# Coochin Creek Sat Arvo 23rd



## PDO (May 24, 2007)

I'm planning on flicking a few lures up and down Coochin Creek this Saturday afternoon if anyone's interested.

I will be putting at the boat ramp near the camp ground, off Roy's Rd. at about midday and may fish until about 4:30pm.


----------



## WayneD (Jul 11, 2006)

If it wasn't an hour and 15 minute drive + tolls I would come along. I timed it on my way back from Maroochydore today. I have a leave pass but not until 1pm so that means I would get there way too late.


----------



## pcsolutionman (Apr 9, 2007)

Hey PDO I might see you there. have you fished the area before? what lures were you planning on tossing around?

Lee


----------



## PDO (May 24, 2007)

No, never fished there before, but I went up and a look last weekend and I plan on heading down stream from the boat ramp.

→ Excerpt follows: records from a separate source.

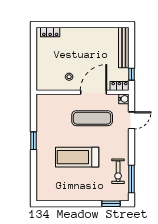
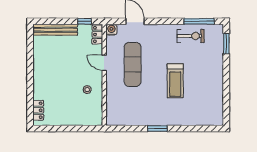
door: (94, 92) -> (104, 63), width x0.53
treadmill: (77, 157) -> (175, 81), width x0.73, depth x0.73

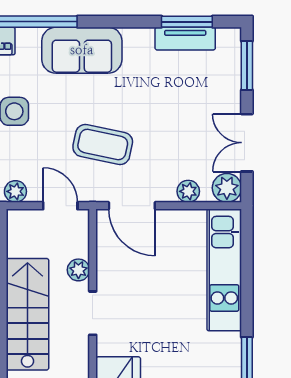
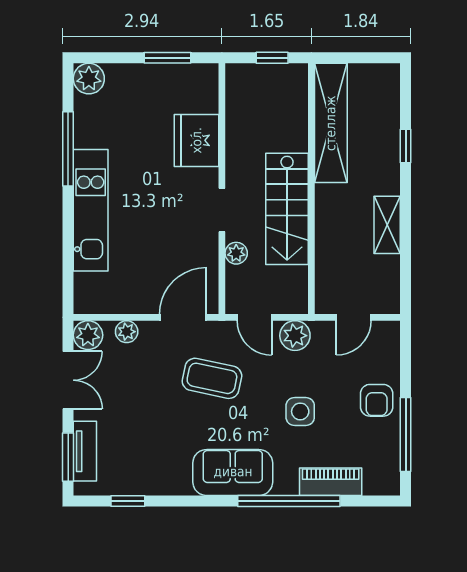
window: (187, 22) -> (128, 501), width x0.67
tv unit: (185, 39) -> (85, 451), moved, turned 90
plant: (15, 191) -> (295, 336), width x1.38, depth x1.38
door: (132, 206) -> (183, 317), hinge flipped
kitchen unit: (224, 270) -> (91, 210), moved

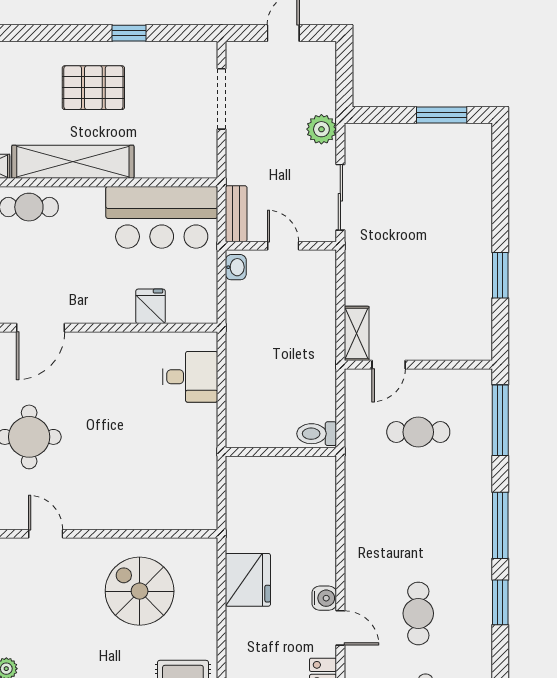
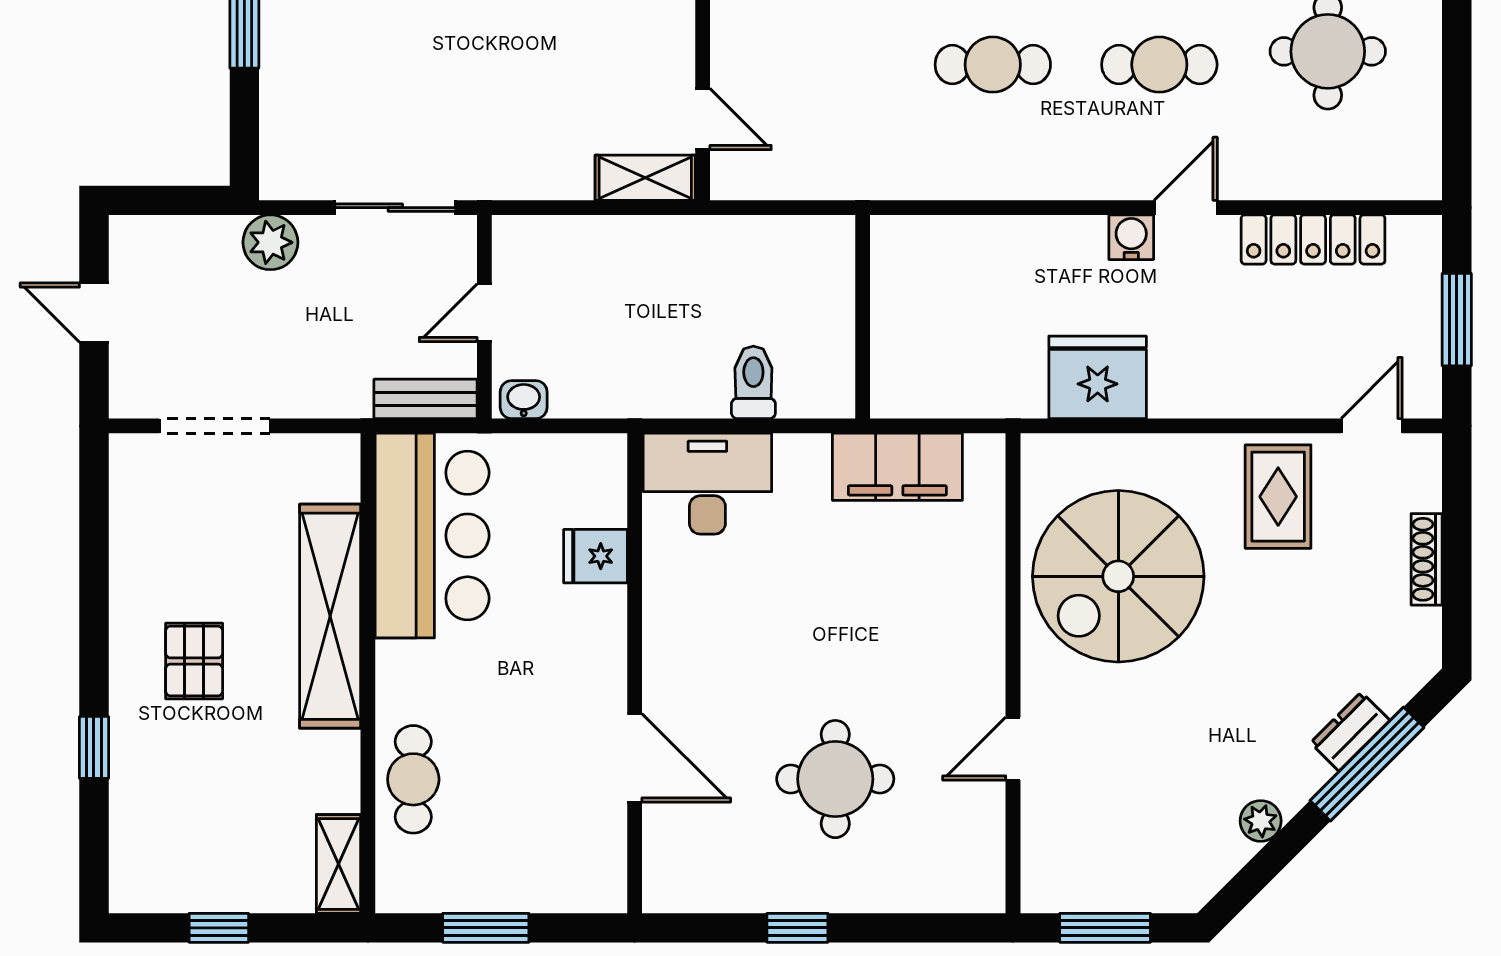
window: (129, 33) -> (94, 747), moved
pallet: (93, 88) -> (194, 661), width x0.67, depth x0.71
shelving: (73, 162) -> (330, 616), moved
desk: (190, 377) -> (707, 484), width x1.37
cafe table: (418, 432) -> (993, 65), moved, turned 90
toilet: (317, 434) -> (753, 382), moved, turned 180
filing cabinet: (199, 471) -> (897, 467), added
spiral stairs: (140, 591) -> (1118, 576), width x1.37, depth x1.37

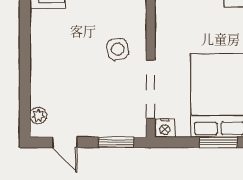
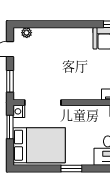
side table: (118, 49) -> (68, 82), removed
window: (218, 142) -> (10, 127), moved

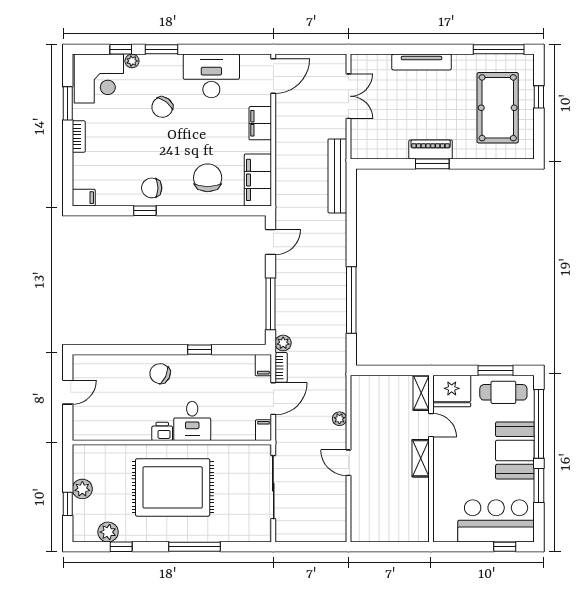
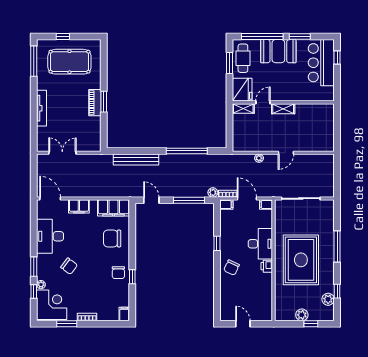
bench: (337, 176) -> (136, 159), moved
desk: (192, 421) -> (260, 244), width x1.37

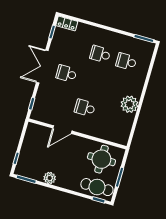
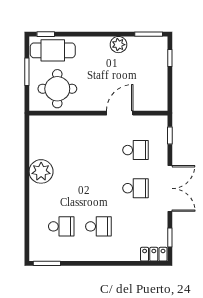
school desk: (85, 108) -> (135, 150), moved

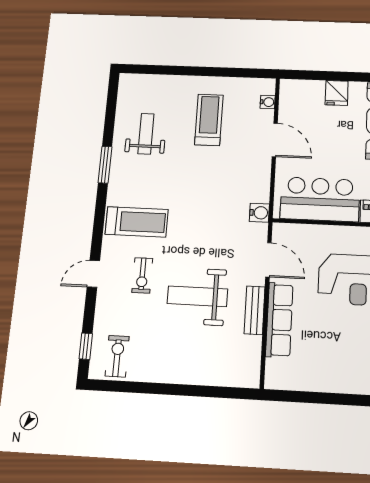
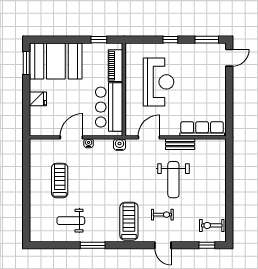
water cooler: (268, 102) -> (89, 143), moved
treadmill: (209, 120) -> (60, 181), turned 90
row of seats: (279, 320) -> (202, 129), moved

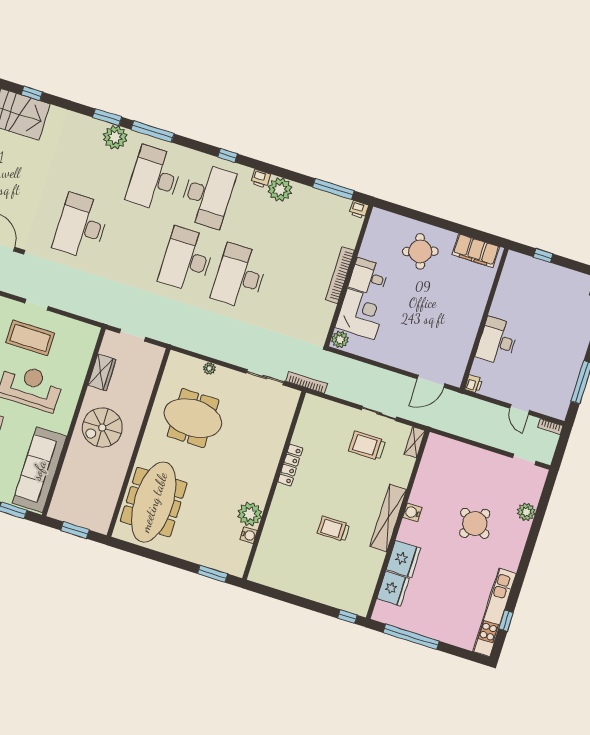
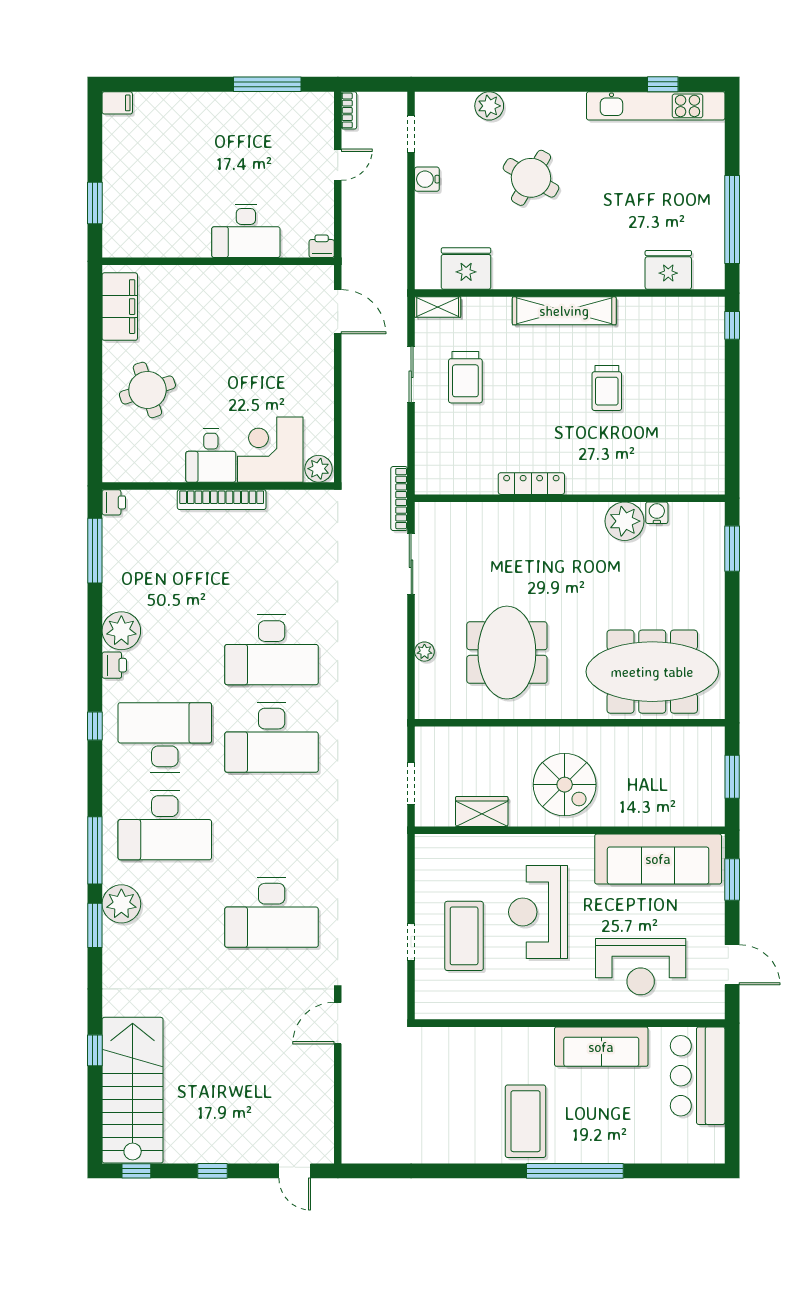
window: (543, 255) -> (95, 203), width x1.50
water cooler: (412, 512) -> (427, 179), moved, turned 90
fridge: (403, 559) -> (466, 269), moved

I'm going to use a few different hard body lures and GULP 8cm Pogy, soft plastics.

Hop to see you there.


----------



## paddlepop (May 12, 2007)

i would love to join you pdo and in fact i'll be driving past there mid morning on the way to a weekend at borumba dam. i fished there a fair bit many years ago and preferred going up stream around the first righthand bend to a large sand flat that is exposed at low tide

i've just seen it clear as day on google earth. if you prefer skinny water like i do, then keep on going up past the camp grounds. i never ventured down from the boat ramp

good luck and please send in a trip report as i think it will now be on my "must do" list in the near future

pete


----------



## ArWeTherYet (Mar 25, 2007)

I would recommend picking up a packet of 2" berkly power minnows in a natural colour with small hooks to match. Often when they wont take the bigger plastics having a different size as a back up pays off. You'll find that the water will be Chrystal clear and flicking the small plastics close to the banks and giving them a very gentle flick will come up with the goods.

I wont be coming up, it looks like its ganna be wet and miserable, plus I dont like the boat ramp there, lacks any security. So dont keep any valuables in your car.

Good luck and keep warm.


----------